Loi sur les conflits d'intérêts
Historique
Depuis 1973, différents principes, codes et lignes directrices concernant les titulaires de charge publique et les questions relatives aux conflits d’intérêts ont été adoptés, mais aucun d’entre eux n’était d’ordre légal. Avant l’entrée en vigueur de la Loi fédérale sur la responsabilité, la Loi sur le Parlement du Canada exigeait que le premier ministre établisse les principes, règles et obligations en matière d’éthique pour les titulaires de charge publique et dépose ceux-ci devant chaque chambre du Parlement dans les 30 jours de séance suivant l’entrée en fonction du premier ministre. En 2004, le mandat d’administrer ces règles a été confié au commissaire à l’éthique. Le dernier Code régissant la conduite des titulaires de charge publique en ce qui concerne les conflits d’intérêts et l’après-mandat (le Code) a été émis en février 2006 par le très honorable Stephen Harper.

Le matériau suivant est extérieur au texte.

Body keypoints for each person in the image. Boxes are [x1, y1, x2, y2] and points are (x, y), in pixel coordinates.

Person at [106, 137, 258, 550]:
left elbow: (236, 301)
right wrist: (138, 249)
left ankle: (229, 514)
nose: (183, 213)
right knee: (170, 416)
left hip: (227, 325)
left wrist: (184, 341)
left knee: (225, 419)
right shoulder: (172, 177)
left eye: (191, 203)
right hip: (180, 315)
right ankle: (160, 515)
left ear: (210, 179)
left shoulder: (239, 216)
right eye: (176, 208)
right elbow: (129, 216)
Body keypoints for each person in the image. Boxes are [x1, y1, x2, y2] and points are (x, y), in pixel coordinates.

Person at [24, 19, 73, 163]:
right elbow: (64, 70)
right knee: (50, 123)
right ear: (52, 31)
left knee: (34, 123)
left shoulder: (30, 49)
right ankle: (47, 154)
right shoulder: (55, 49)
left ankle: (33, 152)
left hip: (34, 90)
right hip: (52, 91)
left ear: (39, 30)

Pour la première fois, la Loi sur les conflits d’intérêts (la Loi) crée un régime législatif pour régir le comportement éthique des titulaires de charge publique, autant pendant qu’après leur mandat. Les modifications apportées à la Loi sur le Parlement du Canada ont donné à la commissaire aux conflits d’intérêts et à l’éthique (la « commissaire »), qui remplace l’ancien commissaire à l’éthique, le mandat d’administrer la Loi.

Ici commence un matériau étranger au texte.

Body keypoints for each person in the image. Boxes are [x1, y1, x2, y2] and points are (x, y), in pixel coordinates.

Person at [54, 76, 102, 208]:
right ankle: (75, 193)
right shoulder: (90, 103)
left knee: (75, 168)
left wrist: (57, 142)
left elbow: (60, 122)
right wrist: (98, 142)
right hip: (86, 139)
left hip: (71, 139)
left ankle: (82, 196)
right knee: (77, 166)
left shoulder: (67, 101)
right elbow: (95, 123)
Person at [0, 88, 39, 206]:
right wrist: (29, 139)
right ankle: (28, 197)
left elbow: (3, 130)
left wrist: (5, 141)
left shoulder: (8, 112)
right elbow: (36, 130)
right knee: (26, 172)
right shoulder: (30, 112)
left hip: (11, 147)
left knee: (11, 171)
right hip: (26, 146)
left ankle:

Plusieurs modifications importantes ont été ajoutées dans la Loi:
- Il y a maintenant une définition de ce qui constitue un conflit d’intérêts;
- La définition des « titulaires de charge publique » a été élargie et comprend désormais les conseillers ministériels;
- Bien que tous les titulaires de charge publique soient assujettis aux règles régissant les conflits d’intérêts, qui sont pour la plupart définies à la Partie I de la Loi, ceux qui sont désignés titulaires de charge publique principaux doivent se soumettre à des mesures supplémentaires en ce qui a trait à la divulgation d’informations, au dessaisissement et à l’après-mandat;
- Tous les titulaires de charge publique principaux doivent désormais observer une période de restriction après la cessation de leurs fonctions;
- Les titulaires de charge publique principaux peuvent désormais se voir imposer des pénalités pouvant atteindre 500 $ chacune s’ils contreviennent à certains articles de la Loi;
- Les conventions de gestion sans droit de regard ne sont plus permises;
- La nomination ou l’emploi de tout titulaire de charge publique est subordonné à l’observation de la Loi;
- S’il a des raisons de croire qu’un titulaire de charge publique a contrevenu à la Loi, la commissaire peut, de son propre chef ou à la demande d’un parlementaire, procéder à une étude.